I'm trying to extract a line of text from the first page of each multi-page PDF file in a list of PDFs. I'm trying to get the text into a dataframe so I can extract the author of each PDF, which is on the first page and the same word precedes the author in every single document.
I found the resource below by Packt Publishing that gets very close to what I'm trying to do, but when I implement the for loop (I just copied and pasted and plugged in my object names), R throws this error:
For loop:
text_df <- data.frame(matrix(ncol=2, nrow=0))
colnames(text_df) <- c("pdf title", "text")

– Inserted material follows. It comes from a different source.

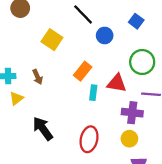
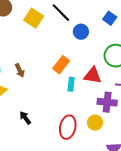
yellow square: (52, 40) -> (34, 18), moved
black arrow: (43, 129) -> (25, 118), size x0.6
yellow circle: (129, 139) -> (95, 123), moved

for (i in 1:length(vector)){
print(i)
pdf_text(paste("folder/", vector[i],sep = "")) %>%
strsplit("\n")-> document_text
data.frame("pdf title" = gsub(x =vector[i],pattern = ".pdf", replacement = ""),
"text" = document_text, stringsAsFactors = FALSE) -> document
colnames(document) <- c("pdf title", "text")
text_df <- rbind(text_df,document)
}
Error in (function (..., row.names = NULL, check.rows = FALSE, check.names = TRUE, : arguments imply differing number of rows: 50, 60, 11
Could someone help me understand what this error means? Could someone direct me to other resources that accomplish what I'm trying to do? Thank you in advance!
Resource: https://www.r-bloggers.com/2018/01/how-to-extract-data-from-a-pdf-file-with-r/